24/02/2021

Para especialistas, aspectos trabalhistas do BR do Mar carecem de revisão

 Para especialistas, aspectos trabalhistas do BR do Mar carecem de revisão


O aspecto trabalhista do Projeto de Lei (4199/2020), BR do Mar está entre um dos pontos mais polêmicos do PL que aguarda, para março, apreciação no Senado Federal. Para especialistas no assunto, a forma como o tema está sendo tratado no projeto pode provocar insegurança jurídica aos armadores e até mesmo não atender a proposta do governo federal pela baixa atratividade.

Para o diretor executivo da Associação Brasileira de Armadores de Cabotagem (Abac), Luis Fernando Resano, embora o projeto buque oferecer segurança jurídica para que trabalhadores brasileiros possam ser contratados segundo as regras da bandeira do navio, análises realizadas indicam elevados riscos para as empresas de navegação e uma alta possibilidade de ações trabalhistas e muitas indenizações.

Desse modo, segundo ele, o que resta às Empresas Brasileiras de Navegação (EBNs) é contratar essa mão de obra segundo regras brasileiras, não havendo a desejada redução de custos operacionais. Ele entende, portanto, que não será um modelo atrativo caso o quantitativo de mão de obra brasileira seja elevado. O PL estabelece 2/3 de tripulantes brasileiros.

Ele destacou que são postos de trabalho que hoje não existem, mas que a vinda de navios estrangeiros afretados a tempo no BR do Mar poderá gerar alguns postos de caso a imposição de brasileiros não seja tão elevada.
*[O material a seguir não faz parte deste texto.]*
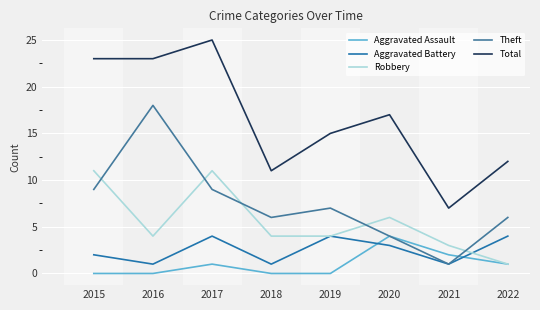

At which category is the sum across all series the highest?

2017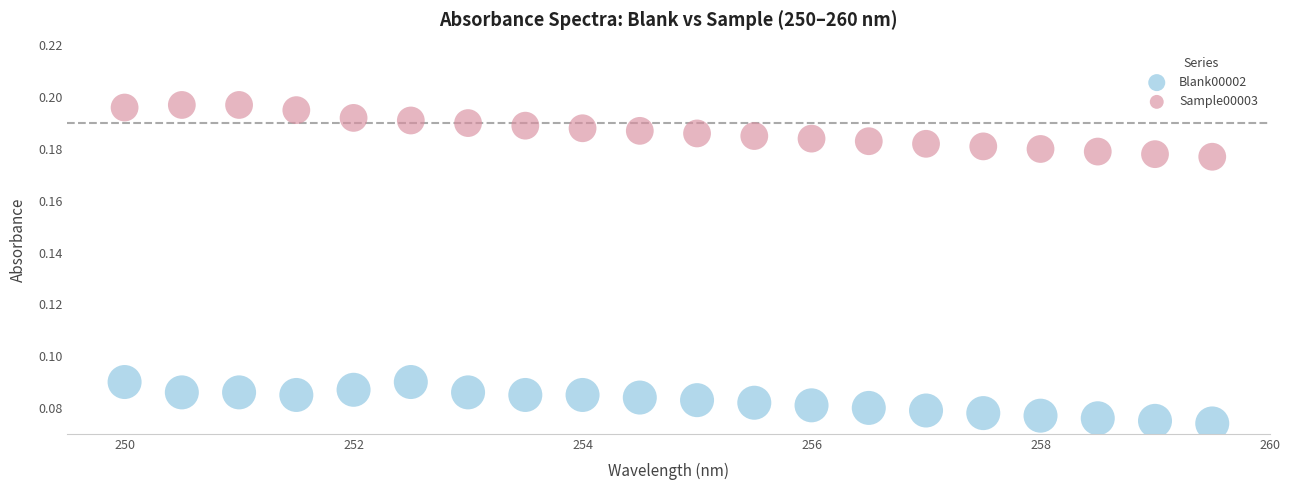

What are all the series names shown in the legend?

Blank00002, Sample00003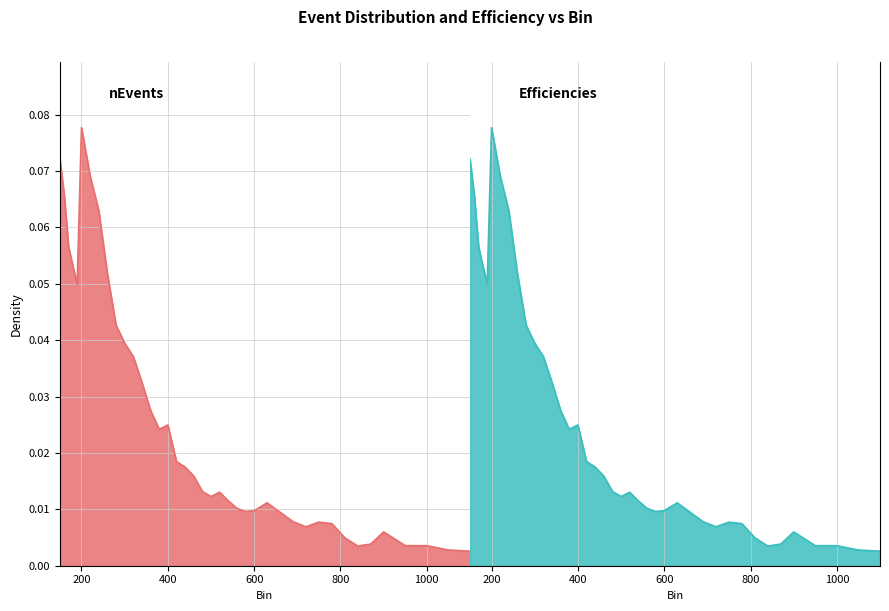

At which category is the sum across all series the highest?

200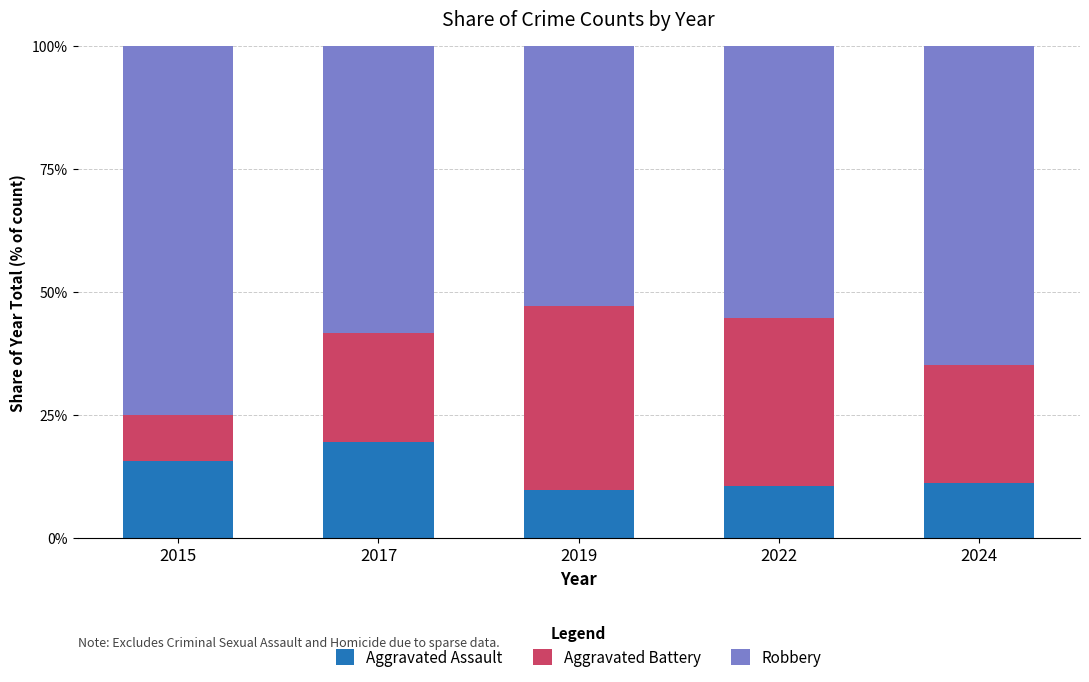

The value of Aggravated Assault at 2017 is 19.4. True or false?

True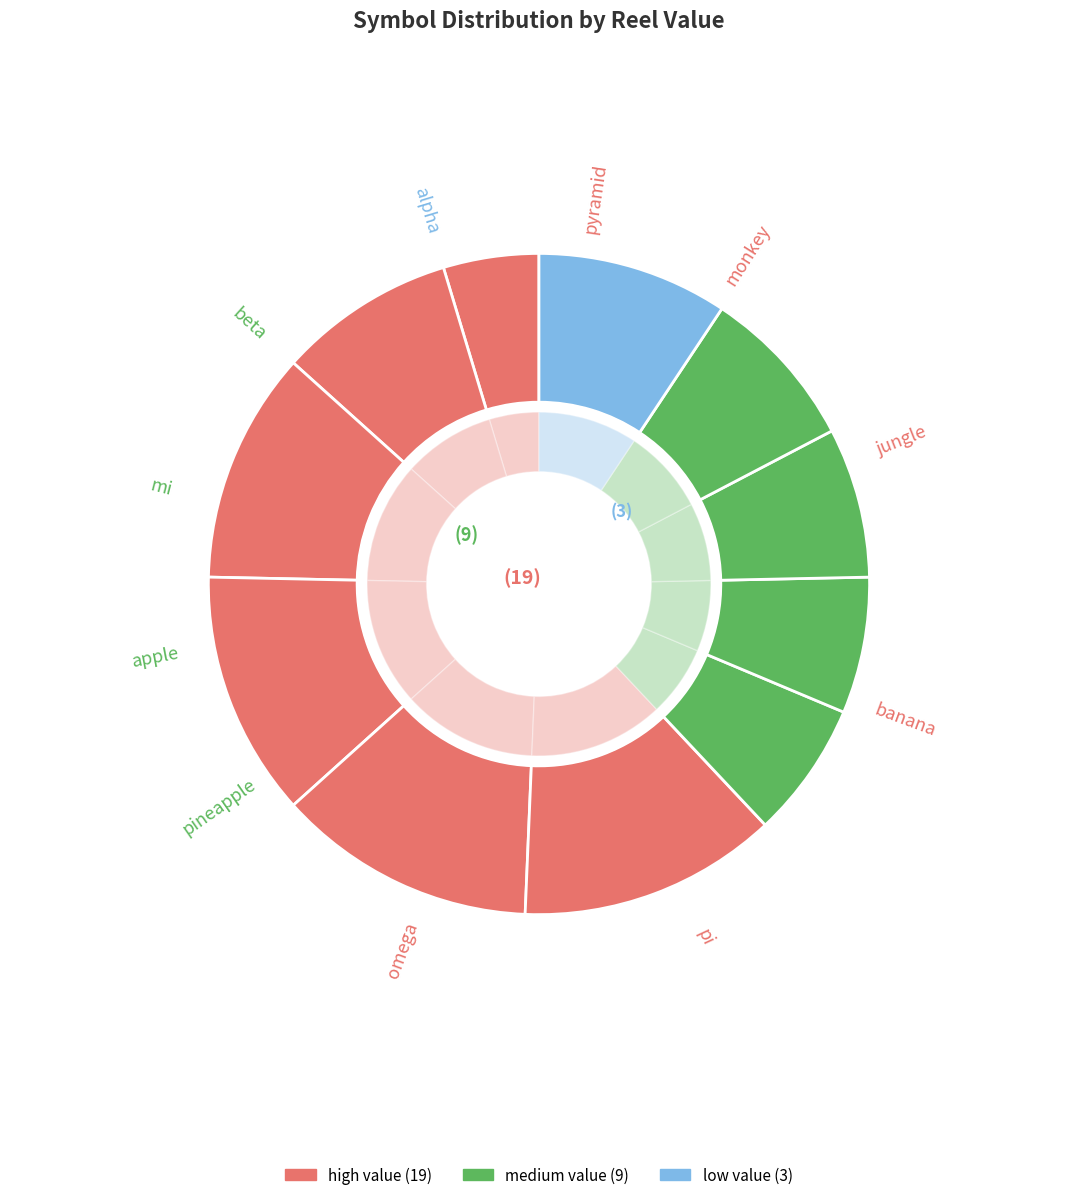

How many segments does this pie chart have?

11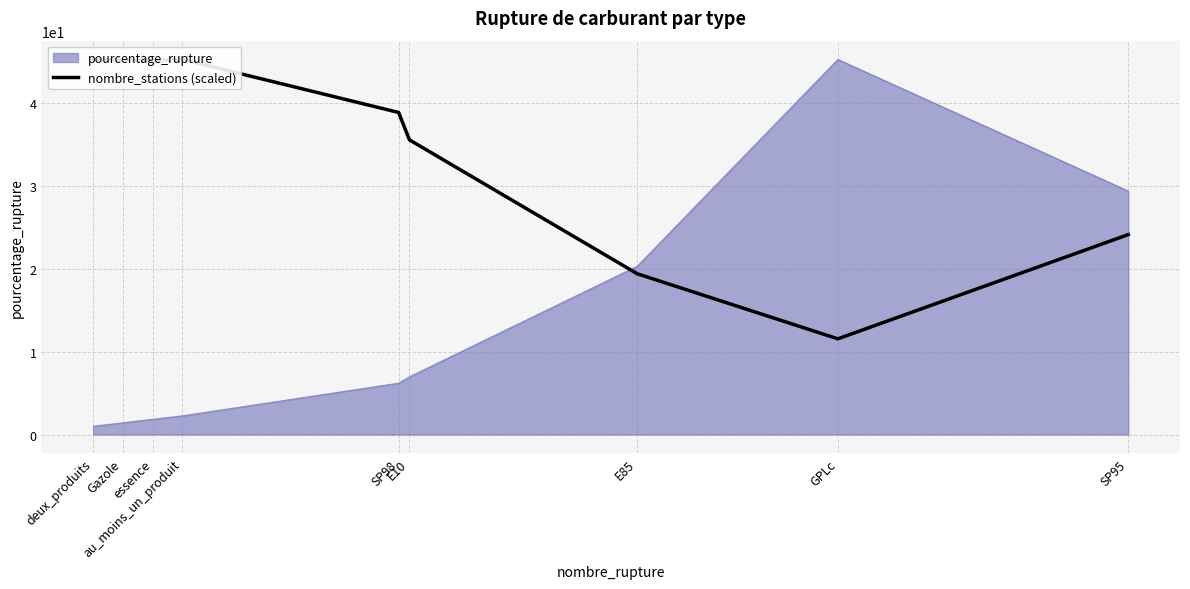

Which category has the lowest value across all series?

GPLc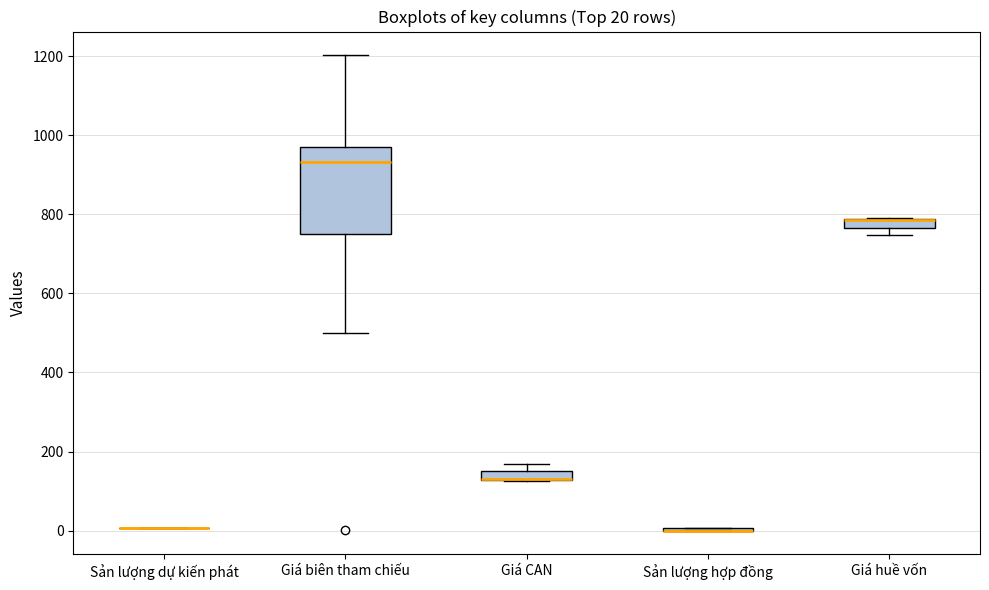

Which box is the tallest, from its lower edge to its upper edge?

Giá biên tham chiếu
Assim, para ele, o avanço que precisa ser feito no projeto é na revisão do quantitativo mínimo para gerar empregos e manter a carreira de marítimos de máquinas e de convés, e que estes possam ascender aos postos mais elevados da sua profissão como Chefe de Máquinas e Comandante.

O advogado trabalhista e sócio da Advocacia Maciel, Tomaz Nina o entendimento atual é no sentido de que por ser mais benéfica do que a Convenção das Nações Unidas sobre Direito do Mar, Convenções Internacionais, inclusive ratificadas pelo Brasil, prevalece a CLT. Porém, ele acredita que isso traz insegurança jurídica que impacta diretamente na economia do segmento.

Nina afirma que ainda paira sobre a indústria marítima a desconfiança em razão da “celeuma jurídica” que poderá advir da contratação de brasileiros. Isso porque é comum a existência de tripulantes de diferentes nacionalidades em uma mesma embarcação não fazendo sentido, segundo ele, trabalhadores em iguais condições, desempenhando a mesma função, ter que solucionar conflitos trabalhistas sob o esteio de legislações distintas.

Ele avalia que em casos dessa natureza seria mais razoável priorizar a autonomia da vontade, aplicando-se a legislação escolhida pelas partes, dentre outras, a Convenção do Trabalho Marítimo da Organização Internacional do Trabalho (OIT), a qual o Brasil é signatário.

Por esta razão, Nina entende que a emenda ao PL de haver precedência do acordo coletivo sobre as normas seja uma boa solução neste caso. Ele informou que o Supremo Tribunal Federal (STF) já fixou a tese de que acordo e convenções coletivas devem ser observados, ainda que afastem ou restrinjam direitos trabalhistas, independente da explicitação de vantagens compensatórias ao direito flexibilizado na negociação coletiva, prevalecendo o princípio da intervenção mínima na autonomia da vontade coletiva.

A Abac, por outro lado, não acredita que essa proposta ofereça a segurança jurídica necessária. Segundo Resano, os direitos trabalhistas constitucionais e a legislação trabalhista precisam ser respeitados para os brasileiros.